─── EXTRACTED TEXT ───
The front itself has two screw-down post terminals for the cable connection, a window for green 7-segment LED displays and a three-row keyboard with a mixture of translucent and solid colour rubber keypad buttons. A rotary encoder knob and up-down keys are also provided, but the knob has no centre-click. It would seem most buttons have two features, the “shift” feature is indicated in blue print on the case. This is a fairly old-school user interface and one that is not entirely user friendly.
The unit features flip-out front feet for elevating the unit at an angle if desired, which can be retracted so that the unit sits flat. There are vent-holes on one side for cooling, while the top surface is solid.
The underside has rubberised feet for a more stable footing on the bench, with some vent holes exposing the underside of the internal PCB.
The rear of the unit is dominated by an exhaust vent with an aluminium channel heatsink visible. Power comes in through a fused IEC socket. Computer interfaces include RS-232, USB and Ethernet LAN. A pluggable terminal block offers remote sensing (four-wire Kelvin) connection and trigger input.
Rather interestingly, the handle on the other side allows for the unit to be carried around, a bit like a briefcase. This would be a nice feature, if it were not for the fact that the hardware is sunken into the case, surrounded by a rather sharp metal lip which could be a bit of a cut hazard.
The included accessories are rather generous, considering the price.
One really has everything needed to get started – 10AWG silicone wire is well rated to handle 30A (if not, a little more).
The DB-9 to DB-9 serial cable is especially handy when using with older computers or controllers, or a dedicated USB-Serial port. The USB connectivity is appreciated for more modern computers, while LAN eases integration into larger test set-ups. The provided USB cable seems a bit thin, but is appropriately typed. There is no GPIB option or capability, which is one downside, but one that is easy to live with given the age of the interface.
A US power cable from Hong Shan Chuan is included (18AWG), which I substituted for a local IEC power cable instead.
Living in a 230V country, running this load is not as simple as sliding the switch on the rear to say “230V”.
If you look closely, the fuse rating for 220-240V is 0.5A. The fuse provided is a 1.25A for the US market. The blowing characteristic is not specified on the device, but the manual says it should be a “T” type, for time-delay or “slow-blow”. Curiously, the installed fuse is an “F” type, for “fast-blow”, so the provided fuse isn’t the specified fuse either (but is more conservative).
As a result, for safety, it should be changed to a 0.5A fuse to ensure an appropriate level of protection is provided to the equipment in case a fault occurs. I ended up rushing out to a local shop to grab some fast-blow 0.5A M205 fuses to replace it just to be safe. If you don’t (at your own risk), nothing bad is likely to happen if the equipment is working fine. Even if it fails, perhaps a limited amount of extra damage would occur with the wrong fuse, but a catastrophe seems rather unlikely.
Aside from that, one simply pushes the hardware power switch … and it’s ready for use on the bench!
───
● YOUR INSTRUCTIONS:
Which computer interfaces does the equipment review say are on the rear of the unit?
─── RECORDS SHOWN ───
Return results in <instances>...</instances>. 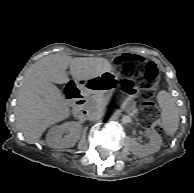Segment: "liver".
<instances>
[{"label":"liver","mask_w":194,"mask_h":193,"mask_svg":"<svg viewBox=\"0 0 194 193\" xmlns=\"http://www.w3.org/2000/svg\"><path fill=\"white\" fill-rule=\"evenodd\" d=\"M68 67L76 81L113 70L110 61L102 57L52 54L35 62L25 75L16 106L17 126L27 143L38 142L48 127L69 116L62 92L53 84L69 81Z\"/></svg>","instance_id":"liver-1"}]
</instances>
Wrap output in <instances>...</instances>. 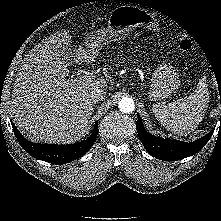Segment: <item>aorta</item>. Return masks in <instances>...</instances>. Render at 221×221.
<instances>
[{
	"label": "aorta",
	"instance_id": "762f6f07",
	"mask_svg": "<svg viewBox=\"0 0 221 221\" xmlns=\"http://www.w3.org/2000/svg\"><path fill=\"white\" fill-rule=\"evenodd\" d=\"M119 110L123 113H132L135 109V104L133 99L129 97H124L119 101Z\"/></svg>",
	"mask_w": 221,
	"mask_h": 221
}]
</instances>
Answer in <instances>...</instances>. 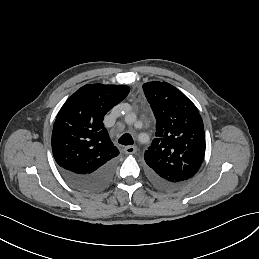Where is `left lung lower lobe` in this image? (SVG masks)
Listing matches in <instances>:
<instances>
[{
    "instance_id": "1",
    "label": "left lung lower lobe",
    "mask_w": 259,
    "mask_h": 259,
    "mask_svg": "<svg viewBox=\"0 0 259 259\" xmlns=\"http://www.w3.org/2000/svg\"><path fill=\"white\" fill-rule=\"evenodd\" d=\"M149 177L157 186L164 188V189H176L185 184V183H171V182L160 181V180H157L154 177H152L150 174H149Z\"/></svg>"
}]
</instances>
───
● SOLUTION:
RS-232, USB and Ethernet LAN.